I'm smiling. My insides are not.
I’m smiling. My insides are not.

And then, the vomiting started. I’ll spare you the details. Kidding, I won’t.

By the time I hobbled into Point Bravo at Mile 43, I was in a world of hurt. I’d lost almost an hour to Kandy in that short span of time. And despite my body feeling fine, every time I tried to run, the gag reflex started, and vomiting ensued. I smiled to Carey and Matty and Sean at Point Bravo, trying to hide what was going on, and petted the cute puppy they found on the side of the road (not random…not random at all…)

I’m not quite sure how to describe the next 9 miles from Point Bravo to Fish Gap at Mile 52. Other than I laid in the grass a few times, vomited/dry heaved every 500 yards or so, and that trying to run downhill felt like someone was driving a machete through my insides. I had visions of rhabdo and hospital beds and very sheepish emails to work explaining why I couldn’t come into work on Monday.

I took Tums and every stomach pill imaginable, but they all came back up. I ran out of water since I kept drinking it to try and get the acid out of my mouth. And I was about 99% positive I’d have to DNF at Fish Gap.

Part III: Rebirth (Miles 52-68)

And then, it passed. With a final spasm of the stomach, diaphragm, and a feeling I was being choked, utter relief. I could run. Downhill! No vomiting! So I sped up. And starting singing Katy Perry. And I was free.

By then, night was falling. And the rain picked up, and the fog was still there. And we climbed. Oh damn, did we climb. And it was glorious. And was descended. And I fell about a dozen times. And I learned I need to get much faster on technical downhills, but that my reverence for my life and body being in tact outweighed my desire to bomb down a mountain at night in fog that blocked out anything 3 feet in front of you.

Rolling into the finish line, just before midnight, I praised our sweet baby Jesus that I had made it through. While I lost well over an hour with…issues…it didn’t matter anymore. Because for even those awful, painful 10-15 miles, every second was love. And seeing Kandy, who had finished two hours before me, still sitting there at the finish line, waiting for me to come through? I knew I had found a sport like none other.

At the finish with Kandy. I'm muddy because I fell. A lot.
At the finish with Kandy. I’m muddy because I fell. A lot.

EPILOGUE

Many people told me I was crazy for starting out with the GDR as my baptism in the world of ultras. I’d probably agree, but I’ve never been known to do things the easy way. It’s an amazing race, with incredibly difficult terrain, and perhaps the best volunteers known to mankind. Of course, I made some very important rookie mistakes, of which I take as lessons (you know I love lessons), and will learn from those.

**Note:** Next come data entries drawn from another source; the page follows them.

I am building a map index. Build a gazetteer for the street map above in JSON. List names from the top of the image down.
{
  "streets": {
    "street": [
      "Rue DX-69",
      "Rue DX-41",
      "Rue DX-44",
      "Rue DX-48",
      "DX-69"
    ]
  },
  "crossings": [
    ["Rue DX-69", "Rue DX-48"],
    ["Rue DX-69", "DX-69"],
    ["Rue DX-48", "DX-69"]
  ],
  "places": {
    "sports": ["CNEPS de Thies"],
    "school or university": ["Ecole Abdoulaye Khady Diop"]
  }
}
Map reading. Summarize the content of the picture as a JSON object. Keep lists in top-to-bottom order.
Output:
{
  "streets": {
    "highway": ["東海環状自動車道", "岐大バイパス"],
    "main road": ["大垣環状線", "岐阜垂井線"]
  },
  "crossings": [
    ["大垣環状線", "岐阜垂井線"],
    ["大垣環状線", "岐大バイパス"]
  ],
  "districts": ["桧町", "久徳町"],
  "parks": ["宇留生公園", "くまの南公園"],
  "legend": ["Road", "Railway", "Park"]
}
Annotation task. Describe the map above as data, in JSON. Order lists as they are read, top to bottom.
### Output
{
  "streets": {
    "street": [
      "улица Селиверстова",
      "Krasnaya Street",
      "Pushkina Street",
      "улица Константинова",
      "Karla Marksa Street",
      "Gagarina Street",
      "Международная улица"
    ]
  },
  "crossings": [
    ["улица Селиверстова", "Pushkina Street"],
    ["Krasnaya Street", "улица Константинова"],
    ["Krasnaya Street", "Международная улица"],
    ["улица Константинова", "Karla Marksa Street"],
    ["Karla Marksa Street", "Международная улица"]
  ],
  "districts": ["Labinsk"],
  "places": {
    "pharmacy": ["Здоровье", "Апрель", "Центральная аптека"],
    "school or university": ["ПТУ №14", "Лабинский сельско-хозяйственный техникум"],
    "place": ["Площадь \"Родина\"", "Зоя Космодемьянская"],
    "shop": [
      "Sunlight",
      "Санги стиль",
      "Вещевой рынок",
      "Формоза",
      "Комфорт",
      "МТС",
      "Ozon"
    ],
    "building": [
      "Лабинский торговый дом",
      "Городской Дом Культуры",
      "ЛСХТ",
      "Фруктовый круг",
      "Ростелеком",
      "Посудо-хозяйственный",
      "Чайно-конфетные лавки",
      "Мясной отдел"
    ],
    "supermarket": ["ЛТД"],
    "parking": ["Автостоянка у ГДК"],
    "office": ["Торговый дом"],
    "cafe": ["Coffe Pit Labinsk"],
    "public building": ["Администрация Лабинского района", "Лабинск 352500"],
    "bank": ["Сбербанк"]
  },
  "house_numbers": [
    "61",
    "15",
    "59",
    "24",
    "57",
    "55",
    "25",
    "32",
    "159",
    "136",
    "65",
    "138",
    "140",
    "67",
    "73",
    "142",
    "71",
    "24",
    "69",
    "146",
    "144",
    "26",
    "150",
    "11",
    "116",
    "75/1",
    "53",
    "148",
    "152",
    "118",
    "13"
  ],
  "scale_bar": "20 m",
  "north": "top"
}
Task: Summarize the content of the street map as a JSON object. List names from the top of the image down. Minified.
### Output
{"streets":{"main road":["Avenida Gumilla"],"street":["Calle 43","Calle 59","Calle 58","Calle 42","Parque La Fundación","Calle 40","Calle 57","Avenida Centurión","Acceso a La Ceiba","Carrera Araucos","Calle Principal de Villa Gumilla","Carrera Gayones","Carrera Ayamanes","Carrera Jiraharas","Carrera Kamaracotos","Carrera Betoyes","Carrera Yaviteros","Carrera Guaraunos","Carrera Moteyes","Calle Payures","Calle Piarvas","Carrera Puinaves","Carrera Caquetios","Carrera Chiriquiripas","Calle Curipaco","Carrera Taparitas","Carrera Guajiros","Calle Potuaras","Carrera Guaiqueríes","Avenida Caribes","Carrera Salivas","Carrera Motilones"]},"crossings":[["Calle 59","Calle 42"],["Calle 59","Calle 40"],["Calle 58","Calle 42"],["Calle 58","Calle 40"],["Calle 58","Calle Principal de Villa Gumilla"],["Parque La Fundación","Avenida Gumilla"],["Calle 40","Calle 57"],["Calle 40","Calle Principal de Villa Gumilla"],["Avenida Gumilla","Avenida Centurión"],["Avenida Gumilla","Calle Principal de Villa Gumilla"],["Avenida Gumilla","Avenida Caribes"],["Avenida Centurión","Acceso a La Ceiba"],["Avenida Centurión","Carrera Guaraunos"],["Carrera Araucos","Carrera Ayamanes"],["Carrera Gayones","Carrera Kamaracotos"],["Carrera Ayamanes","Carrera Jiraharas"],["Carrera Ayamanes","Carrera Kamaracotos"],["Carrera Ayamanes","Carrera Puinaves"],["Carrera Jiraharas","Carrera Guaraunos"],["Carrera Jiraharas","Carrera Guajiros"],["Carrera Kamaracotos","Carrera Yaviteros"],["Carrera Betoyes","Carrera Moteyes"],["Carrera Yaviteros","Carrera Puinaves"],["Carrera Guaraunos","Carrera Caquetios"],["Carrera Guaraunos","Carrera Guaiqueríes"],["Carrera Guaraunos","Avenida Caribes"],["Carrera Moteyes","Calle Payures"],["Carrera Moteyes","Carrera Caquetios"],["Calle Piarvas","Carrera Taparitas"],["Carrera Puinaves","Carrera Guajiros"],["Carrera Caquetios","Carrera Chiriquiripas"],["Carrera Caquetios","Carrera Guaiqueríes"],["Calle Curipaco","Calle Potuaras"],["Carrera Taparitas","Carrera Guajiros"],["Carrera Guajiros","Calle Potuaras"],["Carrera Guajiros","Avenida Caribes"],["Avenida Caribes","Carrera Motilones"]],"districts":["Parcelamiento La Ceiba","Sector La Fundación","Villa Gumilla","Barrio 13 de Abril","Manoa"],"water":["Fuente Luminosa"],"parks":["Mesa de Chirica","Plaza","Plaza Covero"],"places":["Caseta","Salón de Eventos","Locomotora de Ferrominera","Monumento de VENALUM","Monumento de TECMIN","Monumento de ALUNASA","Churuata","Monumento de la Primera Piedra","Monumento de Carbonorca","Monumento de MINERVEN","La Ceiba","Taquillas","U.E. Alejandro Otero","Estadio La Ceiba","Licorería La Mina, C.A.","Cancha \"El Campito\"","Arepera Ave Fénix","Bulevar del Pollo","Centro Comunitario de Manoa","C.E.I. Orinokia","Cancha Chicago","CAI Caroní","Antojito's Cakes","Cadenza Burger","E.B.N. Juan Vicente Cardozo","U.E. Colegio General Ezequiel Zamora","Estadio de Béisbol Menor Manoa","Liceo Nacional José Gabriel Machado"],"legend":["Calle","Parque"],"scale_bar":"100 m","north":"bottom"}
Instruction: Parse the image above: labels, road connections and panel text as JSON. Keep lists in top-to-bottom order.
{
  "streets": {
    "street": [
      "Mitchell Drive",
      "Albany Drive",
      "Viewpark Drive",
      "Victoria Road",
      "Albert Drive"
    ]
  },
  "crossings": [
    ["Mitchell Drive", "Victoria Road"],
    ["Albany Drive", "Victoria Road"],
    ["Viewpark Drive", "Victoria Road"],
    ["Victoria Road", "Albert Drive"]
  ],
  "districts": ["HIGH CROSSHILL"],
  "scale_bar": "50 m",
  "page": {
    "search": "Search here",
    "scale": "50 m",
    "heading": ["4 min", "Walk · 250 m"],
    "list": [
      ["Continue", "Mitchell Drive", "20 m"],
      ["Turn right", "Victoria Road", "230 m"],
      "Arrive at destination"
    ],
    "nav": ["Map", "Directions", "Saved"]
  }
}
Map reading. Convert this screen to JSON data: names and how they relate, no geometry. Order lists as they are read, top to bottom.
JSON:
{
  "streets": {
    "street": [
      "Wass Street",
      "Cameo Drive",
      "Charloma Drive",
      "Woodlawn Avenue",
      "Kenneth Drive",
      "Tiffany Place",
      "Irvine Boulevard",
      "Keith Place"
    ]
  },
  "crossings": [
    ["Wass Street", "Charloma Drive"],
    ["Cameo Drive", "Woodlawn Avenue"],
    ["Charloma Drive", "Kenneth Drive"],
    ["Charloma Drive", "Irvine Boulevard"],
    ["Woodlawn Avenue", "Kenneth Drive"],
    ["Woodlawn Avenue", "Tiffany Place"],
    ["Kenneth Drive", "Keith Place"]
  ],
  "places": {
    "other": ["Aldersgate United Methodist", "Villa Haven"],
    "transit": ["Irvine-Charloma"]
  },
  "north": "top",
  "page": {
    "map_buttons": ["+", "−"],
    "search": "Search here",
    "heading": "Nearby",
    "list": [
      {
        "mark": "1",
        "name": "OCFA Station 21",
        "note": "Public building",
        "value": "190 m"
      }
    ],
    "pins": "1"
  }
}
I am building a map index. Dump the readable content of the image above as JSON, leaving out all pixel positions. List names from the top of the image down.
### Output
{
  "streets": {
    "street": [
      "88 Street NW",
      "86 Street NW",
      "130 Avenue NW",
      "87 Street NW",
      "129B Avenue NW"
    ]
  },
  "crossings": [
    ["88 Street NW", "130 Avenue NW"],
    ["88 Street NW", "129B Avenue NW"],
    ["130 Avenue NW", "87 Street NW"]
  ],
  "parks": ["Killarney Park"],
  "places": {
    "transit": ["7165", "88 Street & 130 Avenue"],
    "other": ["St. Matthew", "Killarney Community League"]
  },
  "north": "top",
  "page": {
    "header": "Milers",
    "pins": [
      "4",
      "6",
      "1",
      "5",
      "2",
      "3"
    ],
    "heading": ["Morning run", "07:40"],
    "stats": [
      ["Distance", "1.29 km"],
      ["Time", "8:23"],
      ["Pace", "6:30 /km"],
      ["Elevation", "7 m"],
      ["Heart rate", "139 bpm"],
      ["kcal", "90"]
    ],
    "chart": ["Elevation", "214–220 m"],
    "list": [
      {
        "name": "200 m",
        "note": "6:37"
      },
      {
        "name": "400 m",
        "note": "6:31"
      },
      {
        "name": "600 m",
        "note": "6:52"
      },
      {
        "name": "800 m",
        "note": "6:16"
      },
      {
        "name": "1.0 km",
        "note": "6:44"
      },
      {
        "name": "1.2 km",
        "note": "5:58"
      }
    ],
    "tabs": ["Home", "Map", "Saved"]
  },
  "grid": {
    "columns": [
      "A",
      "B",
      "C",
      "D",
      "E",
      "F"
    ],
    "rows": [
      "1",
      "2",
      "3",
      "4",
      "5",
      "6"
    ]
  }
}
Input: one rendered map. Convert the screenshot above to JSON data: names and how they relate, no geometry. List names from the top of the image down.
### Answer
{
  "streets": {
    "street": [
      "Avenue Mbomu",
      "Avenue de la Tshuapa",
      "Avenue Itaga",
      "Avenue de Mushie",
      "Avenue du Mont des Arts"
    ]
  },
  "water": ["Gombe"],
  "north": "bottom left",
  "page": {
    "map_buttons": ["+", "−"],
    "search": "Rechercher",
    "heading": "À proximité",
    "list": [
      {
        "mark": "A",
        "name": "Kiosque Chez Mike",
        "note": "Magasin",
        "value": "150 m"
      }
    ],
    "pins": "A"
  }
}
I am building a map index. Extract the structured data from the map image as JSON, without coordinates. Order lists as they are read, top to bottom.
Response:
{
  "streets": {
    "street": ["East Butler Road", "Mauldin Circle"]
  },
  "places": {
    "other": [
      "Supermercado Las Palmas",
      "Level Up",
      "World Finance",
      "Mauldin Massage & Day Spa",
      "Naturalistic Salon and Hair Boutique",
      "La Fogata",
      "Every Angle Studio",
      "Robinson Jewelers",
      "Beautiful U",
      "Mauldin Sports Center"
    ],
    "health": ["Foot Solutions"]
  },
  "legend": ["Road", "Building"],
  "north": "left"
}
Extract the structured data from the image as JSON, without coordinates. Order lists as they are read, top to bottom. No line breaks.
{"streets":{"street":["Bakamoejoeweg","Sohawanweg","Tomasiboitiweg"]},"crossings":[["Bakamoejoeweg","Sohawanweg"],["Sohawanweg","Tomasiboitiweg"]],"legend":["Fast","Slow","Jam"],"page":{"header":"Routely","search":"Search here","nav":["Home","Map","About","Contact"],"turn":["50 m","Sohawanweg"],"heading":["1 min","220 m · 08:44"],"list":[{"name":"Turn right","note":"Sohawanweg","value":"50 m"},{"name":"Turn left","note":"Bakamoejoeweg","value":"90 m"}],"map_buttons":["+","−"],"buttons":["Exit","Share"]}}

Namely, sigh, maaaaybe I can’t fuel for ultras like I do for World’s Toughest Mudder and the Death Race. I assumed, since I’d never had stomach issues before, that I’d simply stick with that – my tried and true WTM fueling formula. As I’ve learned, however, we were probably moving too fast in the ultra, with too much running, for me to be able to handle those glorious solid foods. In fact, once all the solids came up, and I stuck with liquids for the last 20+ miles, we were golden. This greatly saddens me, however, that I can no longer look forward to the bacon and grilled cheese at aid stations in ultras. (isn’t that why we run in the first place?!).

And two…the diaphragm/rib issues were likely caused by a clinched-too-tight hydration pack. I’ve had a rub that is prone to subluxation in the past, and combining the breathing, jarring downhills, pack tightness, and later, nonstop dry heaving, I displaced that rib real good. Count me as one of the only people to sustain an upper body injury at a running race.

Why yes - I did just complete your fitness test.
Why yes – I did just complete your fitness test.

But, mishaps and all, I wouldn’t have my first experience any other way. For the first time, in a long time, I ran with no pressure, and I ran with joy. So thank you, Sean, for an amazing race. Thank you, amazing volunteers. Thank you, fellow racers (especially you, Kandy!). Thank you, #lifepitcrew.

You’ll see me again soon on an ultra course somewhere. Faster, wiser, stronger, with only liquids in my stomach and a much looser pack.